A UCSAL é uma entidade filantrópica, que conta com benefícios fiscais, e é ligada à Igreja Católica. Segunda maior universidade da Bahia, tem 16.436 alunos, 24 cursos e movimenta cerca de R$ 80 milhões por ano. Embora representassem uma porcentagem alta da receita anual, os desvios ocorreram durante seis anos, sem ser denunciados. O reitor José Carlos Almeida da Silva afirma que, em 2000, contratou uma empresa de auditoria para verificar os controles da contabilidade, sem desconfiar da existência de qualquer golpe. ?Fui eu quem pediu a auditoria e acabei descobrindo a fraude?, diz o reitor, que se antecipou e ofereceu ao Ministério Público a quebra de seu sigilo fiscal e financeiro.

O que a procuradoria apurou até agora é que o esquema era simples e relativamente fácil de ser identificado. Segundo o promotor Peregrino Braga, o gerente financeiro Raimundo Gabriel emitia cheques em nome da universidade para serem depositados em contas de 14 empresas numa agência do Baneb, em Salvador. A maioria dessas empresas pertencia ao próprio Raimundo
ou a seus amigos e parentes. As saídas
de dinheiro apareciam na contabilidade da UCSAL como pagamento da parte patronal do INSS _ embora a universidade seja entidade filantrópica e não desconte esse imposto. Algumas retiradas sequer tinham registros contábeis, ficavam em aberto, segundo os depoimentos. ?Não havia grande mistério nos desfalques?, diz o promotor.

Outra questão que chamou a atenção foi o fato de que o regimento interno da universidade proibia funcionários como Raimundo de movimentar tanto dinheiro. Em tese, o Baneb também não poderia liberar os recursos sem a assinatura dos superiores de Raimundo. Em seu depoimento ao Ministério Público, o ex-gerente financeiro reconheceu ter realizado pagamentos indevidos e lançou dúvidas sobre os superiores. Afirmou que, para movimentar o dinheiro, tinha a ?aquiescência informal? do pró-reitor administrativo e financeiro, Carlos Lins, a quem seria ?ligadíssimo?. E que ele mesmo pediu a auditoria e, ao saber dos resultados, tinha esperanças que o assunto fosse resolvido internamente, ?a nível da pró-reitoria?. Raimundo ?não afirmou nem negou que o pró-reitor tenha auferido alguma vantagem?. Em outro depoimento, a ex-mulher de Raimundo levantou a suspeita que o gerente era responsável por um caixa dois envolvendo dirigentes da universidade.

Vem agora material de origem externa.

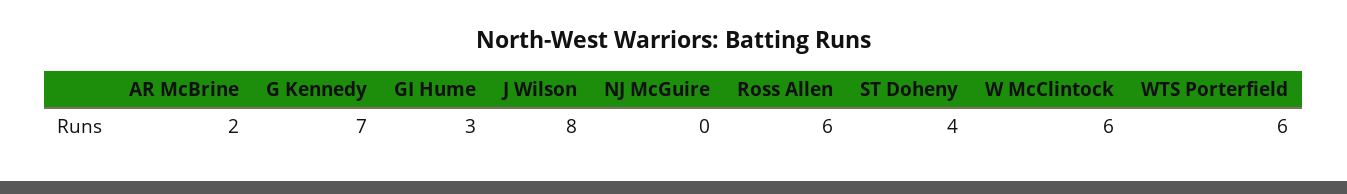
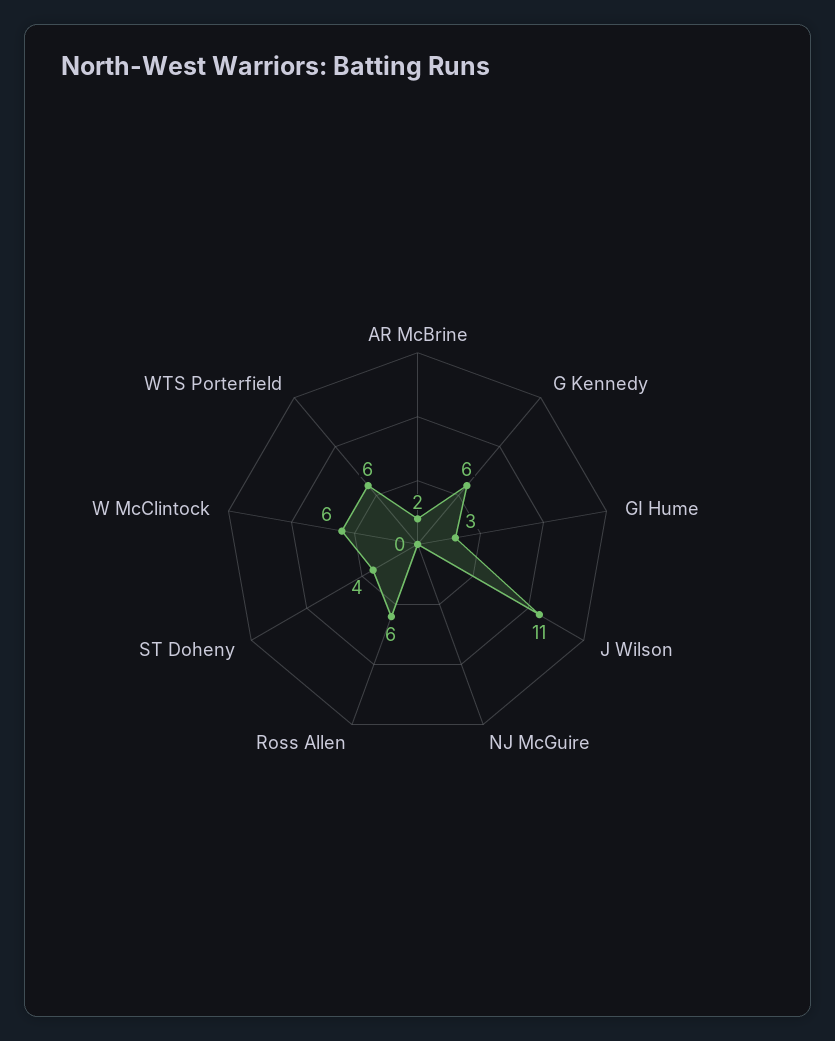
G Kennedy: 7 -> 6
J Wilson: 8 -> 11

Com base nos depoimentos de Raimundo e da ex-mulher, o Ministério Público resolveu estender as investigações. Questionado sobre a suspeita de caixa dois, o promotor Peregrino Braga diz que a investigação está no início, não há provas, mas ?é estranho que ninguém tenha percebido o golpe durante tanto tempo?. O reitor afirma que a suspeita é absurda porque foi ele quem fez a denúncia ao MP e contratou o escritório de advocacia de Márcio Thomaz Bastos (antes de virar ministro da Justiça) para processar os supostos responsáveis pelo golpe. Procurados pela reportagem de DINHEIRO, Carlos Lins e Raimundo Gabriel não foram encontrados.

Além do desvio milionário, a universidade tem outro desafio nos próximos dias. Uma fiscalização do INSS levantou a suspeita de que a UCSAL não cumpre as regras de uma entidade filantrópica. Pela lei, teria que destinar 20% de sua receita para benefícios sociais (bolsas de estudo). Mas fatura R$ 80 milhões por ano e só destina R$ 1,6 milhão para alunos carentes. Além disso, seus dirigentes não poderiam receber salários. Mas ganham R$ 30 mil por mês, segundo os fiscais. O reitor alega que o cálculo dos salários está errado porque incluiu benefícios de férias. Além disso, a UCSAL está entrando na Justiça, como outras instituições, porque a lei seria rigorosa demais. ?É impossível destinar 20% para ação social?, diz Silva. Além de ter sofrido o desfalque, agora a UCSAL briga para não perder os benefícios fiscais.